Japanese Teacher at the Bhutan Centre for Japanese Studies
4th year Faculty of Policy Studies, Department of Cross-Cultural Studies
Mako was attracted to Bhutan since she was in middle school.
She continued her studies in relation to Bhutan at Chuo University, and joined the SEND program to take a step closer to possible career opportunities.
Now, Mako teaches Japanese in Bhutan. As she reflects her past, she is certain that her decision making has made her who she is now.
(Interviewed in March 2015)
My interest in Bhutan started after an interesting documentary on TV that focused on the country. I was inspired by the local festivals and how the king was sitting together with the local children as they watched a play. I was immediately attracted to the uniqueness of Bhutan and began researching books and the net in relation to the country. After entering Chuo, I continued my research and wrote my thesis on Bhutan. My main focus was the country's policy for the Gross National Happiness index. The lack of resources in libraries got me deeply absorbed even more.
In my third year of university, as I began job hunting, I approached many interviews where I was required to explain about my research activities. Despite my passion for my research of Bhutan, I felt disconnected with the interviewers and realized that I was not going to be successful. This was when I found out about Chuo's SEND program. This program, which allows students to gain the skills to teach Japanese in countries overseas, gave me the hope to become a Japanese teacher and possibly visit Bhutan afterwards.

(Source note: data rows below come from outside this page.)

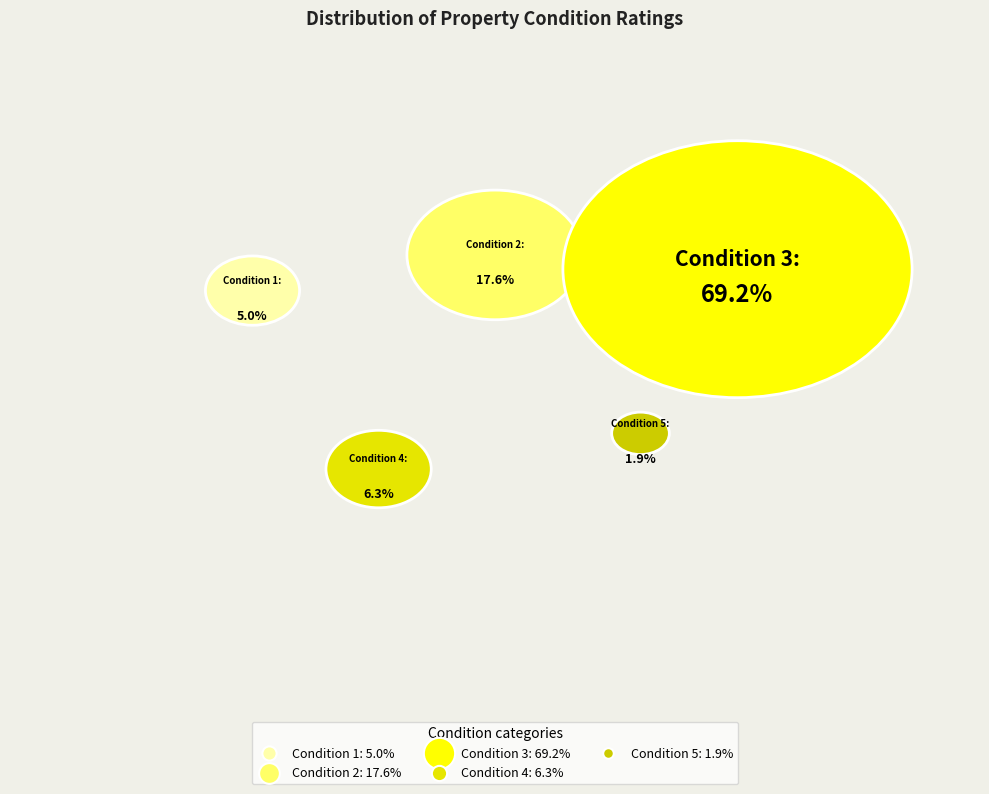

True or false: 5 accounts for 11% of the total.

False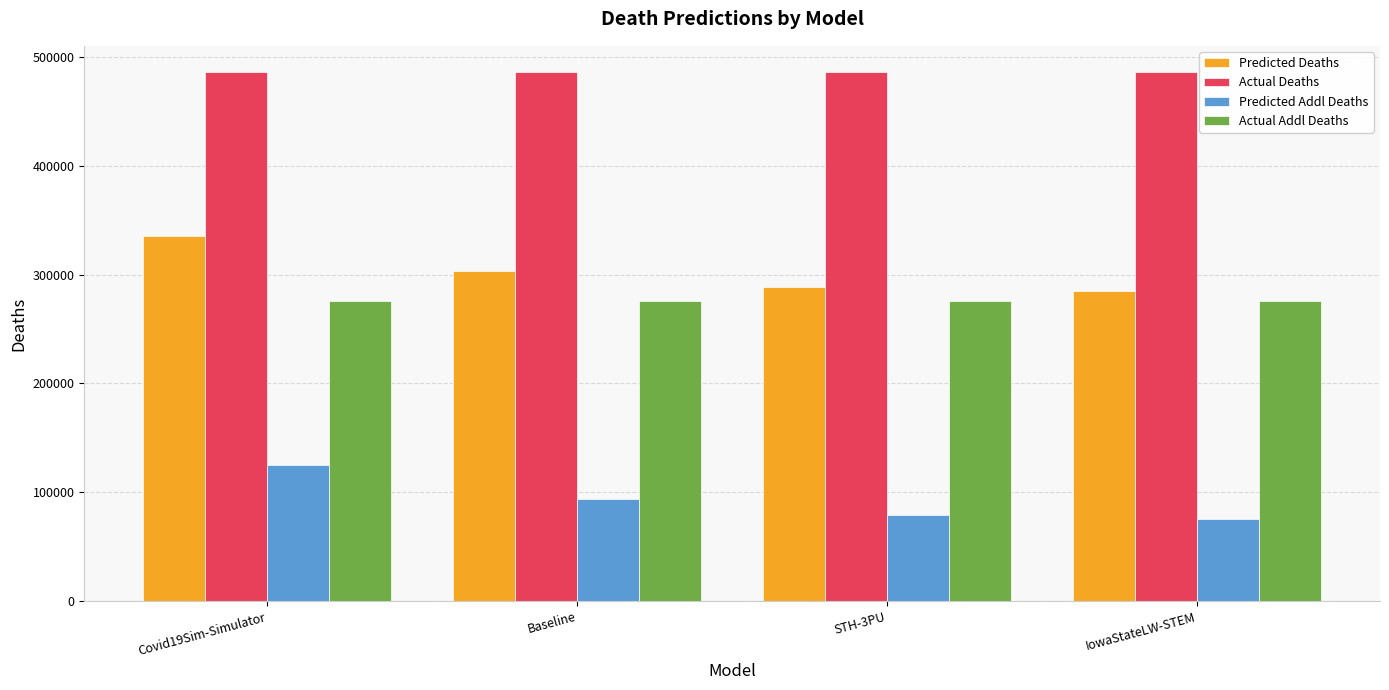

What is the label of the 1st bar from the right?

IowaStateLW-STEM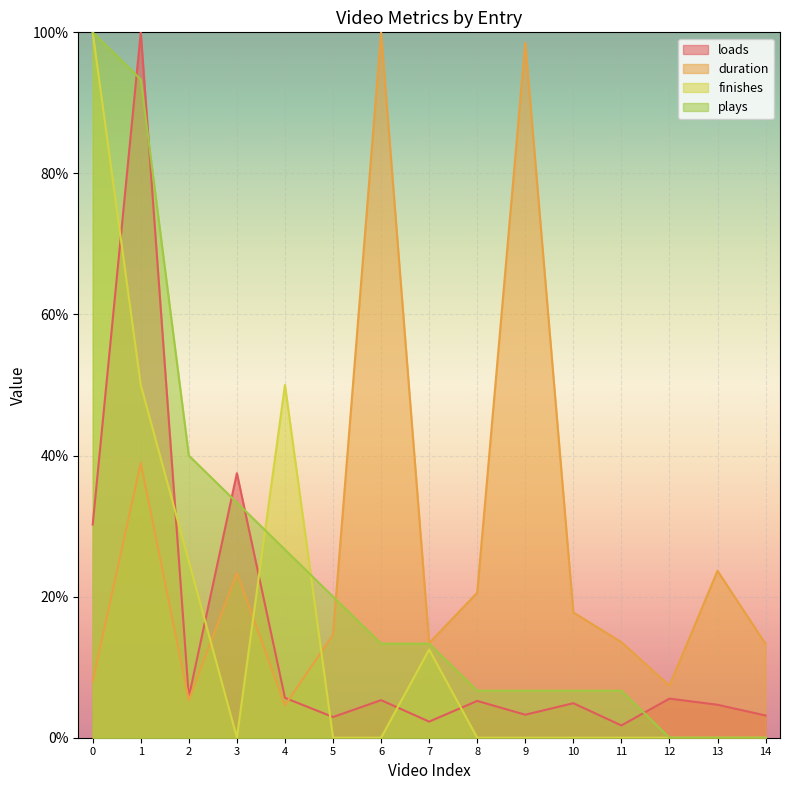

Reading right to left, what are all the values shown in this chart?

loads: 3.2	4.7	5.5	1.7	4.9	3.3	5.2	2.3	5.3	2.9	5.7	37.5	5.8	100.0	30.2
duration: 13.3	23.7	7.4	13.5	17.8	98.5	20.6	13.4	100.0	14.6	4.6	23.4	5.3	38.9	8.0
finishes: 0.0	0.0	0.0	0.0	0.0	0.0	0.0	12.5	0.0	0.0	50.0	0.0	25.0	50.0	100.0
plays: 0.0	0.0	0.0	6.7	6.7	6.7	6.7	13.3	13.3	20.0	26.7	33.3	40.0	93.3	100.0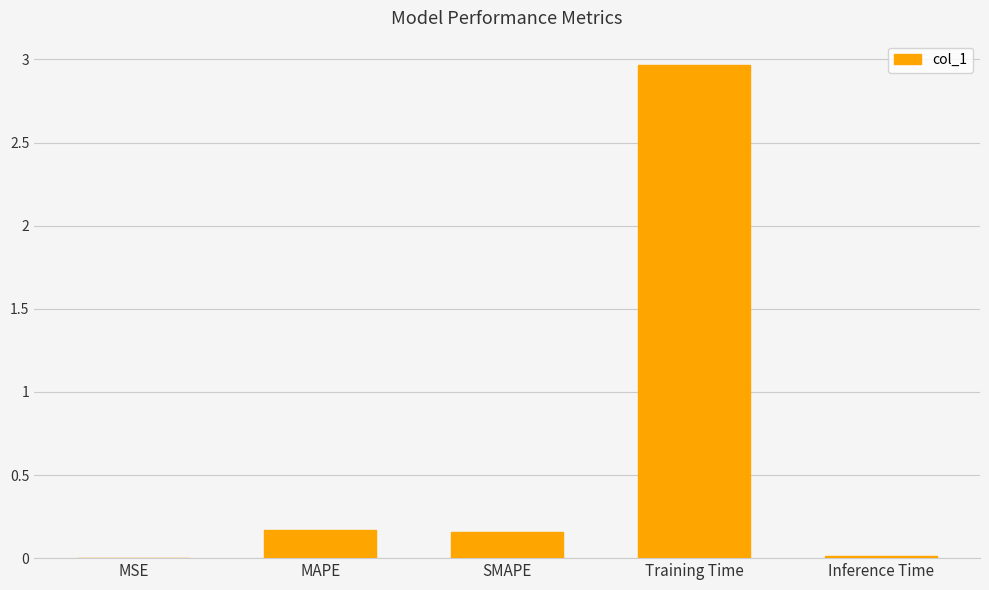

Which category has the highest value across all series?

Training Time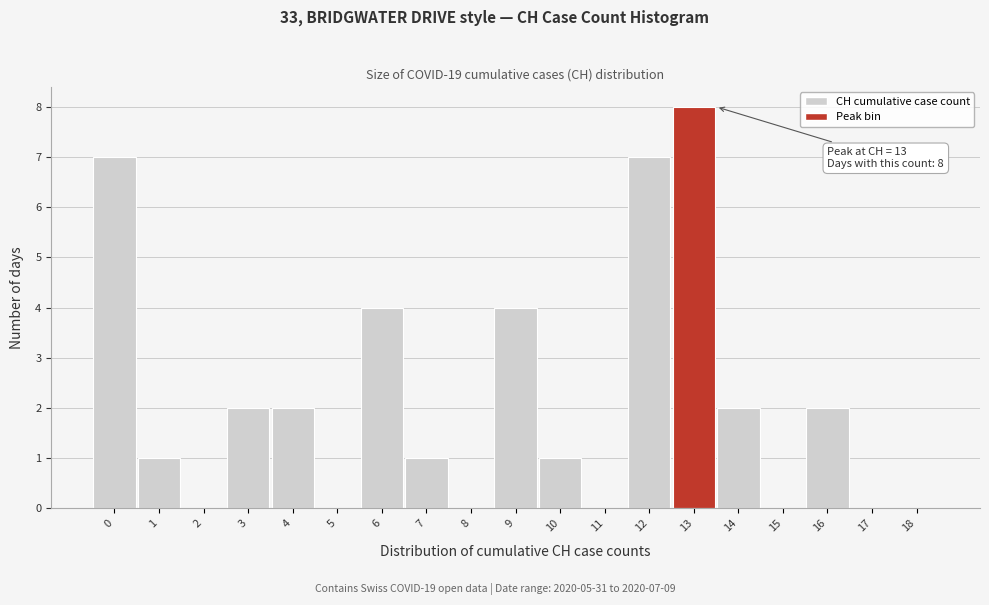

Reading right to left, list all the values displayed in this chart.

18=0	17=0	16=2	15=0	14=2	13=8	12=7	11=0	10=1	9=4	8=0	7=1	6=4	5=0	4=2	3=2	2=0	1=1	0=7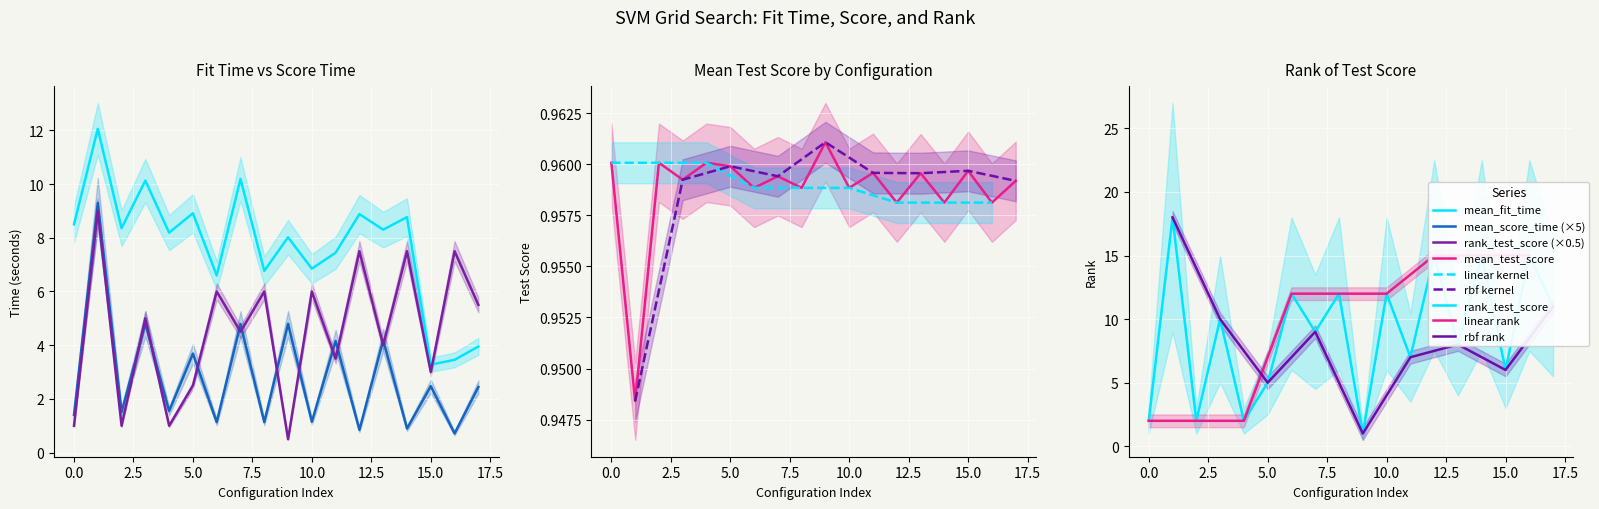

Does the chart display data point markers on the line(s)?

No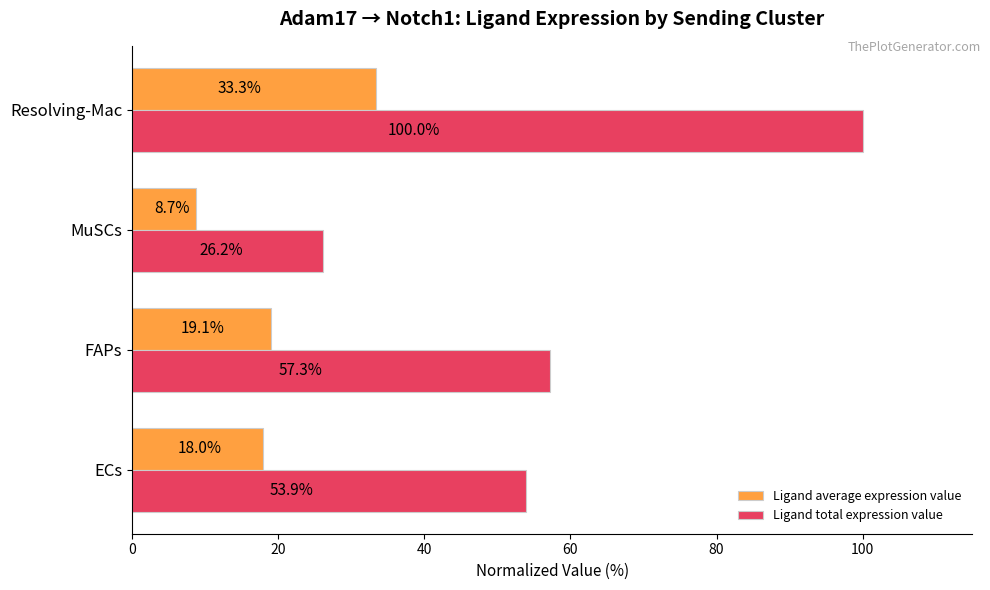

List the series in order of their peak value, highest first.

Ligand total expression value, Ligand average expression value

While at SEND, I had the best experience in every learning opportunity. I was not an education major nor did I have the experience of teaching part time. My experience during the training course at Institute of International Education in London (IIEL) became a major turning point in my life.
With the IIEL training members
An extremely special experience
People praying and dancing around the Buddha painting displayed at a temple festival
My first visit to Bhutan came after finishing the SEND program. I traveled alone for 10 days, and visited the temples and home stayed at a village. During this memorable visit, I was impressed at how the people of Bhutan were extremely kind, and their actions centered on their families and friends. The friendly and open locals liked to communicate with people in general. I learned that there were many technologies from Japan being introduced in Bhutan and that there was a deep-rooted relationship between the two countries.
During my stay, I visited a Japanese school for 2 days, where I had the chance to talk about Japanese culture in classes. On the second day, the president and the regent of the school came to talk to me. They offered me if I would be interested to fill in for a teacher next year. I had just taken the exam for the teaching license on the day before I left Japan. I told them that I was still waiting for the result, however, they were happy to hire me as long as I liked Bhutan. It was truly a life changing event!
I am excited to work as a Japanese teacher in Bhutan starting next April. Within the general framework of the curriculum, I will be responsible of making and choosing my own textbooks and teaching materials. My goal is to teach students the correct Japanese that is useful if they came to work in Japan, along with the correct way of speech and the manners that reflect the spirit and culture of Japan. I will also continue studying their national language Dzongkha, English, and even Japanese in a deeper level.
My decision to go to Bhutan became a big turning point. Overcoming the worries that I had for going to a place where even my family did not know, I remember thinking strongly to myself that I would regret it if I didn't go. I told myself I should take this challenge regardless of the outcome. This first and important step taught me that the more the challenge, the better. There will be more options and open doors as much as you meet more people and build on your experience especially while you are young.
Using illustrations to teach Japanese
The students at the Bhutan Centre for Japanese Studies. One class consists of 10 to 20 students. There are approximately 100 students enrolling every year.